Of the 31 most common DLA-DRB1 alleles identified in dogs, 29 of them were clearly distinguishable. Two pairs of alleles (DRB1*00201 and *00202; DRB1*01501 and *01502) were more difficult to separate. These two alleles are only one nucleotide different from each other near the end of the amplicon. Other pairs of alleles with one–base pair differences, such as DRB1*00101 and *00102, could be distinguished (see Figure 1), but that difference is in the middle of the amplicon. It is possible that DRB1*00202 is actually very rare, and as yet, we do not have many examples of this allele; the SDs for DRB1*002 range from 0.14 to 0.53, suggesting a single allele. However, the SDs for DRB1*015 range from 0.29 to 0.92, suggesting the presence of at least two different alleles. Given that DRB1*015 is one of the most common DRB1 alleles, with an overall frequency of 20.9% (and as high as 65.1% in some breeds), and that it has two common subtypes (DRB1*01501 and *01502), two rare subtypes (DRB1*01503 and *01504), plus at least three more subtypes identified in our own data, it seems likely that this group represents several alleles.
We have identified 10 new alleles by RSCA, which have been DNA sequenced. We have also applied this RSCA method to typing DLA-DRB1 alleles in the gray wolf. It was possible to assign unique patterns to all the wolf alleles that we had identified by SBT. Further, we have shown the efficacy of RSCA as an inexpensive, high-resolution, high-throughput DLA-DRB1-typing method.

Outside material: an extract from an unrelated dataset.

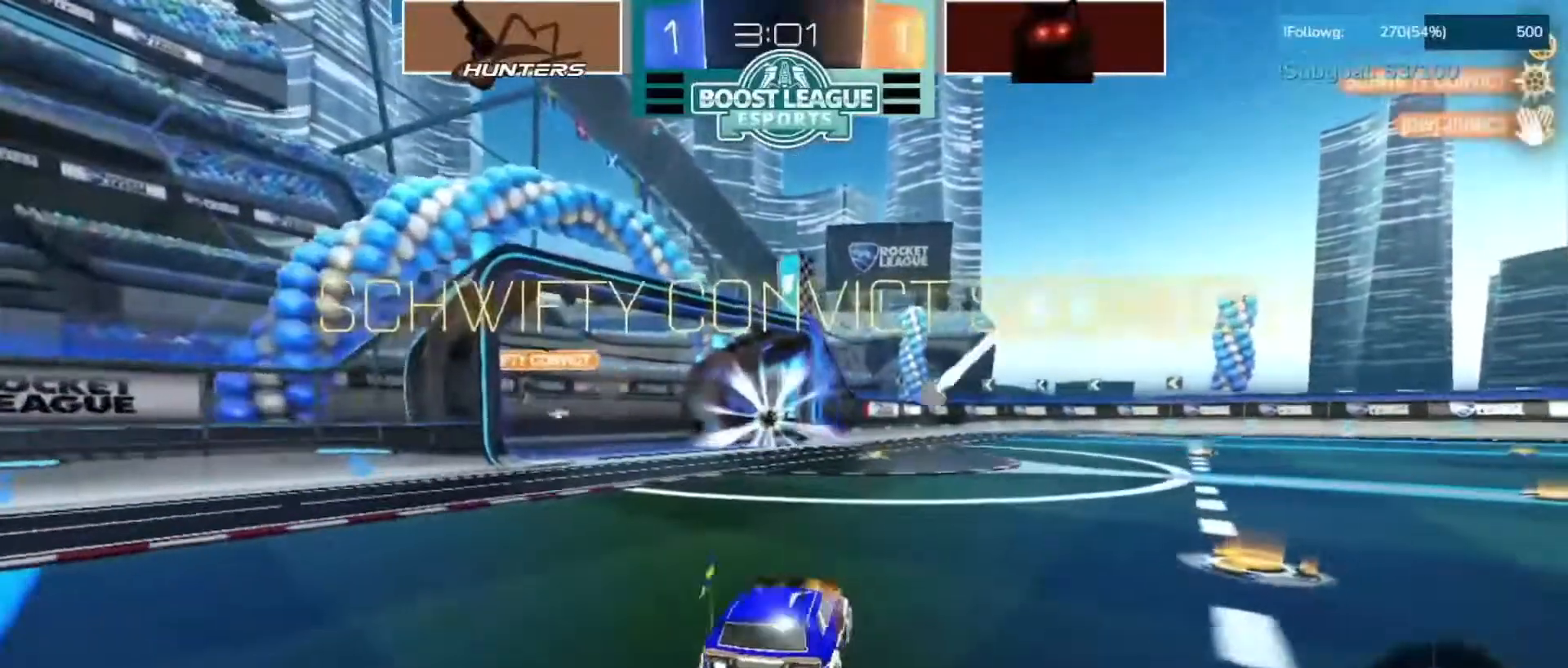
{"buttons": [], "left_stick": "center", "right_stick": "center", "events": [[350, "R2", "up"]]}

It is likely that RSCA will become the method of choice for characterizing DLA genes in the dog. This method should prove invaluable for dissecting the regulation of immune response in the dog and for characterizing disease susceptibility to conditions with immune-based etiopathogenesis or variation in response to vaccines. Further, it may have clinical applications in allotransplantation, and it may be useful in breed and phylogenetic studies.
A supplementary table is available at Journal of Heredity online (www.jhered.oxfordjournals.org).
This article was presented at the 2nd International Conference on the “Advances in Canine and Feline Genomics: Comparative Genome Anatomy and Genetic Disease,” Universiteit Utrecht, Utrecht, The Netherlands, October 14–16, 2004.